Book review: Chinese spy novel French Concession delivers in the end

As a reader you want to like Xiao Bai's book, but it is a struggle to read

I wanted to like French Concession - it promised everything you want in a good summer read: a tale of espionage and international intrigue, peopled with criminals, femme fatales, revolutionaries and spies. What's not to like about a Chinese-French photographer with a Russian lover who moonlights as an arms dealer?

And yet the novel is a struggle to read, particularly the first third. Instead of whisking you away to 1930s Shanghai, you are left struggling with the complexities of the plot.

Good things are expected of this debut novel, since HarperCollins paid US$60,000 for the English copyright. This is a significant amount in the literary world, particularly for a Chinese novel - they are notoriously difficult to sell to the West. But there's more to a novel than an exciting plot and edgy characters - the language has to spin a web and draw you in so that you get lost in the action.

The story begins with a ship sailing from Hong Kong to Shanghai. Hsueh, a photographer travelling with his Russian lover, Therese, notices a beautiful woman and takes a few snaps of her. When they reach Shanghai, an important official travelling on the ship is assassinated and that beautiful woman - who we learn was the official's wife - disappears. Soon afterwards, Hsueh is arrested and drawn into a plot involving the police, politicians and criminals.
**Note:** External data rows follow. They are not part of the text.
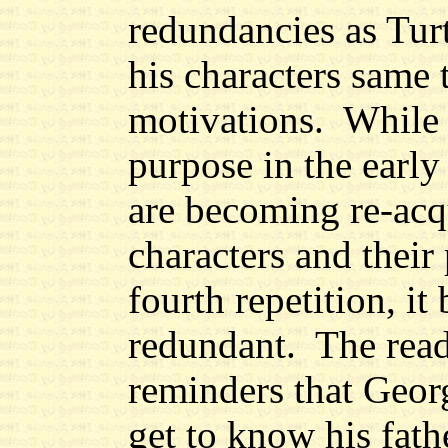
redundancies as Tur
his characters same
motivations.
While 
purpose in the early
are becoming re-acq
characters and their 
fourth repetition, i
redundant. The rea
reminders that Georg
get to know his fath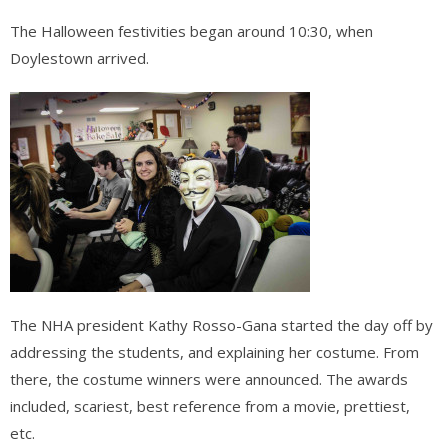
The Halloween festivities began around 10:30, when
Doylestown arrived.
The NHA president Kathy Rosso-Gana started the day off by
addressing the students, and explaining her costume. From
there, the costume winners were announced. The awards
included, scariest, best reference from a movie, prettiest,
etc.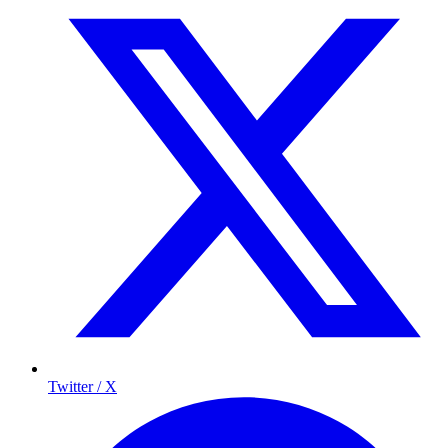
Twitter / X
In the midst of all this, Hsueh learns that his Russian lover is an arms dealer supplying Shanghai gangsters.

Complex plots are good, but when it feels like hard work following the action, it's no fun. It doesn't help that many of the characters have multiple identities and keep shifting allegiances.
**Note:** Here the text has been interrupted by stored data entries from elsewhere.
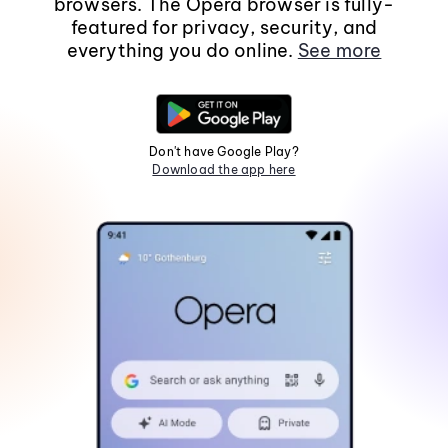
browsers. The Opera browser is fully-
featured for privacy, security, and
everything you do online.
See more
Don't have Google Play?
Download the app here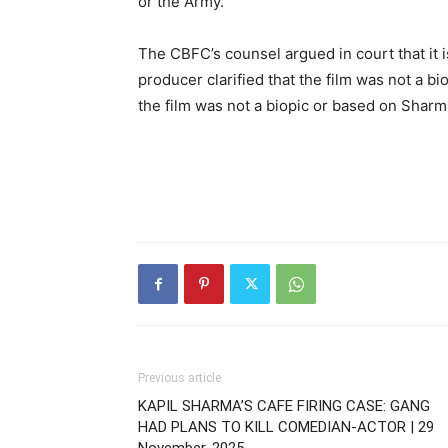
or the Army.
The CBFC’s counsel argued in court that it is 
producer clarified that the film was not a bi
the film was not a biopic or based on Sharma’
Previous article
KAPIL SHARMA’S CAFE FIRING CASE: GANG
HAD PLANS TO KILL COMEDIAN-ACTOR | 29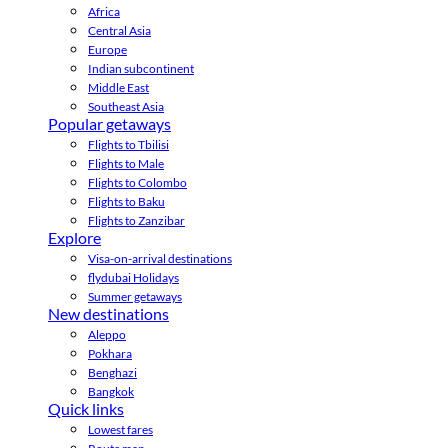
Africa
Central Asia
Europe
Indian subcontinent
Middle East
Southeast Asia
Popular getaways
Flights to Tbilisi
Flights to Male
Flights to Colombo
Flights to Baku
Flights to Zanzibar
Explore
Visa-on-arrival destinations
flydubai Holidays
Summer getaways
New destinations
Aleppo
Pokhara
Benghazi
Bangkok
Quick links
Lowest fares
Some of the problems may be down to the translation, which is so clunky in places that you stumble over awkward word choices. And some of it is also the narrative style - in particular there are places where it isn't clear whether the action is a flashback or happening in the present.

The characters aren't the sort that you grow to love. Exciting and mysterious they may be, but you don't have the sense of their development or getting to know them on a deeper level; they are just there to drive the plot.

We are told early on that "Hsueh never let himself think too hard about ethics, consequences, the meaning of life or things like that". That may sound like the super-cool composure you'd expect of a noir novel's leading man, but it winds up just feeling empty. For all the sex and violence, there's no real passion.

The pace picks up in the second half. Once you have worked out who is who and what's going on in this very complex plot, there are sections where the writing is smooth and Xiao Bai evokes an atmosphere of mystery and intrigue.

If you are willing to persevere, French Concession does deliver in the end, but do we really want to work that hard for our fiction?